Bewegung will der Vorstand der Lebenshilfe auch in die stockenden Verhandlungen für ein SPZ in Kaufbeuren bringen (wir berichteten). Die im April gestartete Online-Petition, die noch immer unterstützt werden kann, wurde bereits im Landtag eingereicht, nun wird auf die Antwort des Berufungsausschusses gewartet. „Es ist für uns völlig klar, dass wir diesen Weg gehen“, sagt Grath. „Dass es den Bedarf gibt, kann nicht infrage gestellt werden.“ Die Versorgungssituation sei wegen der extremen Wartezeiten, so Neumayer, schlichtweg katastrophal. Darunter zu leiden hätten die betroffenen Kinder und Jugendlichen und deren Familien. „Es ist ein Thema, das die Öffentlichkeit bewegt“, so die Allgäuer Bundestagsabgeordnete Susanne Ferschl (Linke). Für die Familien mit Kindern, die auf zeitnahe Hilfe angewiesen wären, sei dies eine „Tortur“.

Lebenshilfe im Wandel: Bundestagsvizepräsidentin Petra Pau (Mitte) und ihre Kollegin Susanne Ferschl tauschten sich beim Rundgang mit Werkstattleiter Jürgen Chmiel darüber aus, wie Inklusion gelingen kann.

Menschen eine Chance geben

600 Mitarbeiter mit Behinderung sind in der Lebenshilfe in verschiedensten Bereichen tätig. Bei einem Rundgang vor Ort konnte die Bundestagsvizepräsidentin einen Einblick in die Wirkungsstätte der Beschäftigten gewinnen. Ob Biomanufaktur, Café oder Schreinerei – das Arbeitsangebot sei laut Werkstattleiter Jürgen Chmiel denkbar vielfältig.

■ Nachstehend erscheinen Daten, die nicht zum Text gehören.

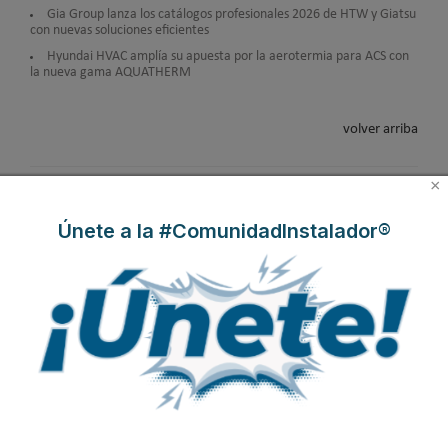
Gia Group lanza los catálogos profesionales 2026 de HTW y Giatsu
con nuevas soluciones eficientes
Hyundai HVAC amplía su apuesta por la aerotermia para ACS con
la nueva gama AQUATHERM
volver arriba
×
Únete a la #ComunidadInstalador®
EasySTH de Standard
Skywater®: el sistema
Lilu González: de FP
Hidráulica: nueva
que convierte la
Dual a embajadora
generación en sistemas
cubierta en una
#ComunidadInstalador®
de expansión para
infraestructura activa de
| Mecatrónica Industrial
tuberías PEX
gestión del agua...
Caso de éxito - Siete
Caso de éxito - Sistema
Caso de éxito - Sistema
apartamentos, una
de evacuación de humos
de tratamiento de
decisión: instalación de
de grupos electrógenos
aguas residuales en un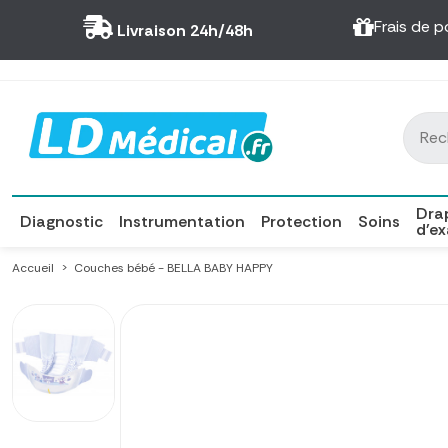
Panneau de gestion des cookies
Frais de p
Livraison 24h/48h
Dra
Diagnostic
Instrumentation
Protection
Soins
d'e
Accueil
Couches bébé - BELLA BABY HAPPY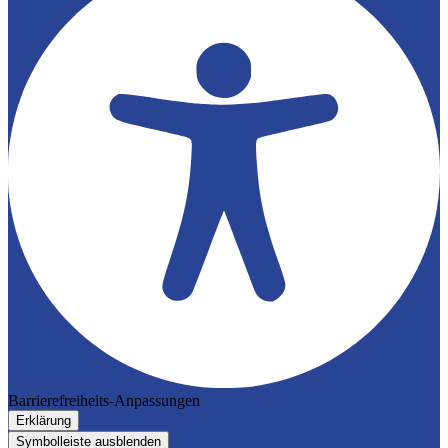
Barrierefreiheits-Anpassungen
Erklärung
Symbolleiste ausblenden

Die beiden Wäschereien in Neugablonz und Marktoberdorf zum Beispiel erfreuten sich einer guten Auftragslage und könnten auch hier „durch Qualität überzeugen“, so Chmiel. Doch nicht immer gelinge die Integration in die Betriebe so einfach. Sie sei mitunter mit Rückschlägen verbunden. Oft gebe es Berührungsängste, die es abzubauen gelte. Hierzu brauche es „bessere Rahmenbedingungen und eine Erleichterung der Zugangswege“, fand Chmiel. „Der Arbeitsmarkt ist noch exklusiv – wir tragen unseren Teil dazu bei, damit sich der Weg öffnet.“

Nötig hierfür seien Kooperationspartner, die den Menschen eine „ehrliche Chance“ geben. Handlungsbedarf sah auch Geschäftsführer Ralf Grath: So müssten dringend Inklusionsbetriebe umgesetzt werden, um die Menschen auf Außenarbeitsplätze vermitteln zu können. Es sei ein „schwieriger Weg bis zur Normalität“, aber der Veränderungsbedarf könne nicht ignoriert werden, so Neumayer. Dazu bedarf es einer Bereitschaft zur Veränderung, schloss sich Ferschl an. Als „sinnstiftend“ bezeichnete Pau die Arbeit der Lebenshilfe. Inklusion sei ein wichtiges Thema; schließlich habe „jeder das Recht, sich zu entfalten, seinen Platz in der Gesellschaft zu finden“, betonte Pau. „Die Würde des Menschen ist unantastbar – eine Maxime, nach der wir alle leben sollten“, so der Appell der Bundestagsvizepräsidentin.